Spinnies Aberogwen is a nature reserve located near Bangor, in Gwynedd, Wales. The reserve is managed by the North Wales Wildlife Trust. The reserve encompasses a unique mixture of saltwater and freshwater habitats where the River Ogwen meets Conwy Bay, creating an important ecological transition zone. It provides critical refuge for migratory birds and serves as an educational resource for local schools and universities.
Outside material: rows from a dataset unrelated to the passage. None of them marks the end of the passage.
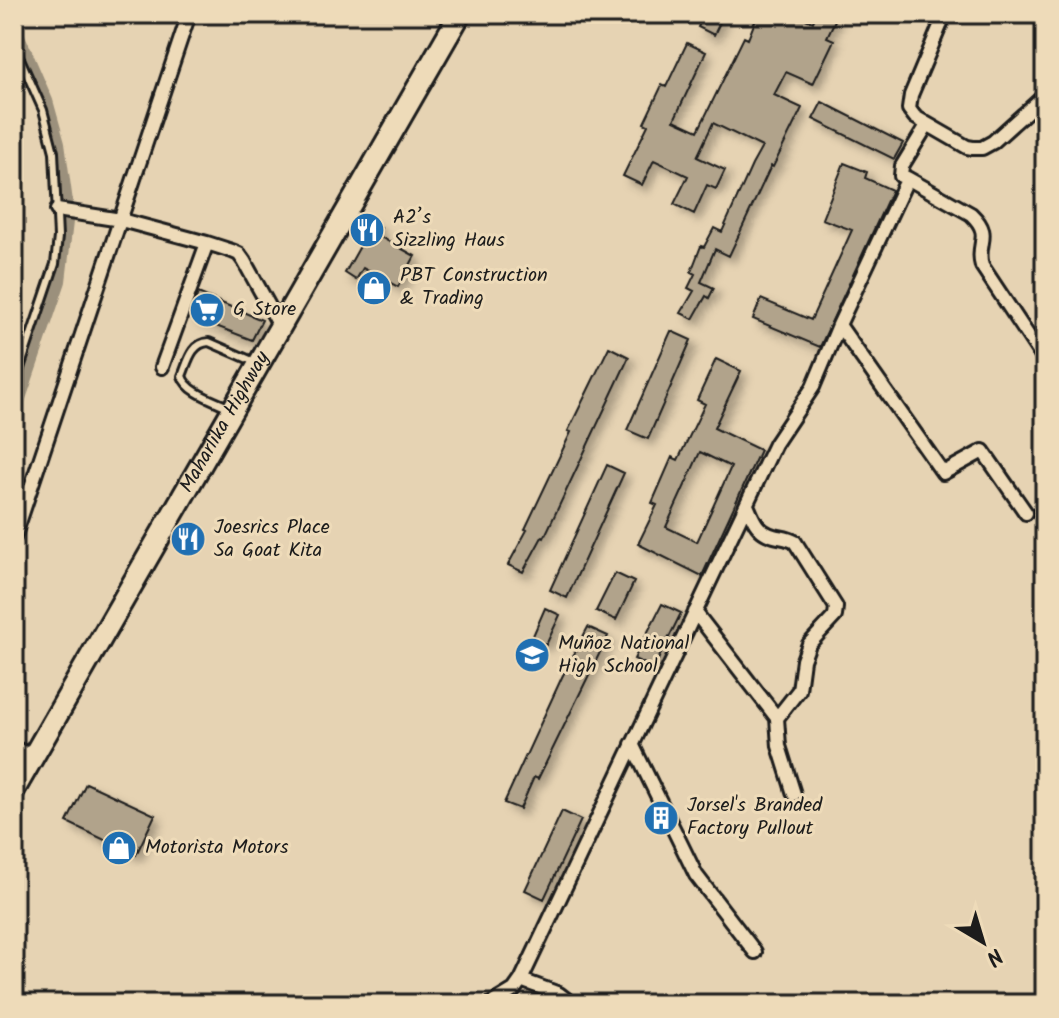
<svg xmlns="http://www.w3.org/2000/svg" width="1059" height="1018" viewBox="0 0 1059 1018" font-family="Kalam,sans-serif">
  <style>
    .lines { fill: none; stroke-linecap: round; stroke-linejoin: round }
    .canal { stroke: #9b907b; stroke-width: 14 }
    .building { fill: #b1a38b; stroke: #1c1c1c; stroke-width: 2; fill-rule: evenodd; filter: url(#shadow) }
    .service-casing { stroke: #1c1c1c; stroke-width: 12 }
    .minor-casing { stroke: #1c1c1c; stroke-width: 18 }
    .trunk-casing { stroke: #1c1c1c; stroke-width: 26 }
    .service { stroke: #eedbb9; stroke-width: 6 }
    .minor { stroke: #eedbb9; stroke-width: 12 }
    .trunk { stroke: #eedbb9; stroke-width: 20 }
    .labels { text-anchor: middle; dominant-baseline: central; stroke-width: 6; stroke-linejoin: round; paint-order: stroke }
    .poi-label { font-size: 20px; fill: #1c1c1c; stroke: #eedbb9; text-anchor: start }
    .street-label { font-size: 20px; fill: #1c1c1c; stroke: #eedbb9 }
  </style>
  <defs>
    <filter id="shadow"><feDropShadow dx="6" dy="6" stdDeviation="4" flood-color="#0004"/></filter>
  </defs>
  <rect width="100%" height="100%" fill="#e6d3b3"/>
  <filter id="ink" filterUnits="userSpaceOnUse"><feTurbulence type="fractalNoise" baseFrequency=".0125" numOctaves="2"/><feDisplacementMap in="SourceGraphic" scale="16" xChannelSelector="R" yChannelSelector="G"/><feConvolveMatrix kernelMatrix="1 2 1 2 8 2 1 2 1" color-interpolation-filters="sRGB"/></filter>
  <g filter="url(#ink)">
    <g class="lines">
      <!-- canal -->
      <path class="canal" d="M14,27L46,101L58,144L66,202
        M14,413L59,281L66,222"/>
    </g>
    <!-- building -->
    <path class="building" d="M704,14H724L714,35L698,27Z
      M758,14H793L813,22L816,14H838L827,37L834,40L813,84L786,72L774,95L802,108L773,167L771,166L729,256L715,249L701,282L714,288L709,298L706,296L693,319L681,313L694,291L688,288L695,274L691,272L701,246L704,247L714,228L722,232L752,165L762,147L713,123L697,157L725,170L716,189L707,185L694,214L674,204L688,176L654,160L642,185L623,176L648,125L644,123L662,85L666,87L687,43L706,52L674,120L698,131L744,37L748,39Z
      M822,102L903,143L894,159L813,119Z
      M844,163L867,172L865,178L892,190L820,347L753,319L761,299L811,320L852,230L822,219Z
      M362,216L381,228L377,235L415,256L398,287L363,268L356,280L345,273L364,239L352,232Z
      M198,293L262,320L252,340L190,316Z
      M671,331L691,340L648,439L627,430Z
      M609,347L629,357L544,538L542,537L523,572L508,565L527,530L525,529L571,432L568,431Z
      M716,359L741,371L714,428L760,450L702,576L638,544L657,505L652,503L672,457L678,460L705,404L697,400ZM700,452L731,467L697,542L666,527Z
      M607,465L624,473L567,598L550,590Z
      M615,573L634,582L616,620L596,611Z
      M662,604L681,613L654,668L634,659Z
      M545,608L560,615L546,645L532,638Z
      M588,627L608,636L538,779L534,777L520,809L504,803L562,677Z
      M86,783L155,815L136,855L67,822Z
      M562,811L581,820L544,899L525,890Z"/>
    <g class="lines">
      <defs>
        <path id="service" d="M14,45L43,110L54,152L58,237L55,264L14,386
          M228,407C213,400 187,392 182,376C188,362 191,343 209,342L257,363"/>
        <path id="minor" d="M945,14L911,95L909,109L915,117L967,147L973,148H982L993,142L1045,95
          M907,178L971,214C994,236 975,243 982,266L1045,361
          M57,210L121,220L207,243L232,251L239,254L244,261L281,328
          M839,325L943,473L983,451L1026,513
          M162,367L207,243
          M747,505C753,519 757,532 774,536C782,538 788,538 795,542L836,607L835,616L809,644L803,660L799,690L777,718
          M14,538L189,14
          M695,612L777,718L779,746L794,794
          M632,744L696,875L755,952
          M14,748L33,756
          M521,980L559,994L572,1004
          M491,1004L514,990L521,980L775,444L813,387L839,325L905,184L907,178L901,176L902,166L927,125"/>
        <g id="trunk">
          <path id="s1" d="M14,790L460,14"/>
        </g>
      </defs>
      <!-- service casing -->
      <use href="#service" class="service-casing"/>
      <!-- minor casing -->
      <use href="#minor" class="minor-casing"/>
      <!-- trunk casing -->
      <use href="#trunk" class="trunk-casing"/>
      <!-- service -->
      <use href="#service" class="service"/>
      <!-- minor -->
      <use href="#minor" class="minor"/>
      <!-- trunk -->
      <use href="#trunk" class="trunk"/>
    </g>
  </g>
  <!-- icons -->
  <defs>
    <symbol id="restaurant-disc" viewBox="-11 -11 22 22"><circle r="9.5" fill="#1f6fb2" stroke="#eedbb9"/><path d="M-5-6h1v4h1v-4h1v4h1v-4h1v5L-1.5 .5V6h-2V.5L-5-1ZM5-6V6H3V1.5H1.5Q1.5-4 5-6Z" fill="#fff"/></symbol>
    <symbol id="shop-disc" viewBox="-11 -11 22 22"><circle r="9.5" fill="#1f6fb2" stroke="#eedbb9"/><path d="M-5-2.5h2.3a2.7 3.5 0 0 1 5.4 0H5L5.5 6h-11ZM-1.5-2.5h3a1.5 2.3 0 0 0-3 0Z" fill="#fff"/></symbol>
    <symbol id="supermarket-disc" viewBox="-11 -11 22 22"><circle r="9.5" fill="#1f6fb2" stroke="#eedbb9"/><path d="M-6-5.5h2.5l.6 2H6L4.5 2H-2.5L-4.4-4H-6ZM-1.5 3.2a1.3 1.3 0 1 0 .1 0ZM3 3.2a1.3 1.3 0 1 0 .1 0Z" fill="#fff"/></symbol>
    <symbol id="school-disc" viewBox="-11 -11 22 22"><circle r="9.5" fill="#1f6fb2" stroke="#eedbb9"/><path d="M0-5L7-2L0 1L-7-2ZM-4 1L0 2.5L4 1V4Q0 6-4 4Z" fill="#fff"/></symbol>
    <symbol id="building-disc" viewBox="-11 -11 22 22"><circle r="9.5" fill="#1f6fb2" stroke="#eedbb9"/><path d="M-4-6H4V6H1V3H-1V6H-4ZM-2.5-4.3h1.7v1.8h-1.7ZM.8-4.3h1.7v1.8H.8ZM-2.5-1h1.7V.8h-1.7ZM.8-1h1.7V.8H.8Z" fill="#fff"/></symbol>
  </defs>
  <g fill-rule="evenodd">
    <use href="#restaurant-disc" x="347" y="210" width="40" height="40"/>
    <use href="#shop-disc" x="354" y="268" width="40" height="40"/>
    <use href="#supermarket-disc" x="187" y="290" width="40" height="40"/>
    <use href="#restaurant-disc" x="168" y="519" width="40" height="40"/>
    <use href="#school-disc" x="512" y="635" width="40" height="40"/>
    <use href="#building-disc" x="641" y="798" width="40" height="40"/>
    <use href="#shop-disc" x="99" y="828" width="40" height="40"/>
  </g>
  <g class="labels">
    <!-- poi labels -->
    <g class="poi-label">
      <text x="393" y="218">A2’s<tspan x="393" dy="23">Sizzling Haus</tspan></text>
      <text x="400" y="276">PBT Construction<tspan x="400" dy="23">&amp; Trading</tspan></text>
      <text x="233" y="310">G Store</text>
      <text x="214" y="528">Joesrics Place<tspan x="214" dy="23">Sa Goat Kita</tspan></text>
      <text x="558" y="644">Muñoz National<tspan x="558" dy="23">High School</tspan></text>
      <text x="687" y="806">Jorsel's Branded<tspan x="687" dy="23">Factory Pullout</tspan></text>
      <text x="145" y="848">Motorista Motors</text>
    </g>
    <!-- street labels -->
    <g class="street-label">
      <text stroke="none"><textPath href="#s1" startOffset="424">Maharlika Highway</textPath></text>
    </g>
  </g>
  <!-- margin -->
  <rect width="1059" height="1018" fill="none" stroke="#eedbb9" stroke-width="48"/>
  <rect x="24" y="24" width="1011" height="970" fill="none" stroke="#1c1c1c" stroke-width="3" filter="url(#ink)"/>
  <!-- north arrow -->
  <g transform="translate(983 942) rotate(142)" stroke="#eedbb9" stroke-width="6" paint-order="stroke">
  <path d="M0-6L14 30L0 20L-14 30Z" fill="#1c1c1c"/>
  <text y="-12" font-size="22" font-weight="bold" text-anchor="middle" fill="#1c1c1c">N</text>
  </g>
</svg>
Traeth Lafan is adjacent and designated as a Site of Special Scientific Interest (SSSI), as an example of coastal mudflats.

==History and management==
Although the wetland ponds at Spinnies Aberogwen are now valued for their wildlife, they were originally "borrow pits" dug by Victorian labourers when the River Ogwen was canalised in 1822. The reserve remains part of the Penrhyn Estate but has been managed by the North Wales Wildlife Trust since 1983. A simple sluice gate still regulates freshwater input from Snowdonia, controlling water levels and salinity to prevent flooding and maintain the lagoon ecosystem.

The reserve occupies a small coastal woodland centred on Aberogwen Lagoon in Gwynedd. The reserve comprises a series of shallow ponds fringed by mixed deciduous woodland, forming a mosaic of wetland habitats that are largely free from intensive management.

==Wildlife==
Despite covering just 3 ha, Spinnies Aberogwen supports over 185 species of bird and a healthy mammal population (including stoats). Kingfishers are a signature resident, with grey herons also frequenting the ponds, and—on rare occasions—fish-eating ospreys passing through.

In a comparative survey of eight green spaces across Anglesey and Gwynedd, Spinnies Reserve ranked among the most biodiverse, with Shannon–Weiner diversity indices of H′ = 2.56 for native plant species and H′ = 2.50 for introduced species. Visitors to the site also rated its natural character very highly, giving an average "naturalness" score of 8.10 out of 10, reflecting its strong sense of wildness and minimal artificial influence.

==Access and visitor facilities==
The reserve's free entry and proximity to junction 12 of the A55 make it one of North Wales Wildlife Trust's most accessible sites. It lies within easy walking distance of Bangor and Penrhyn Castle. Most paths and two bird-watching hides are wheelchair-accessible, and a large car park and bicycle racks are provided at the shoreline entrance.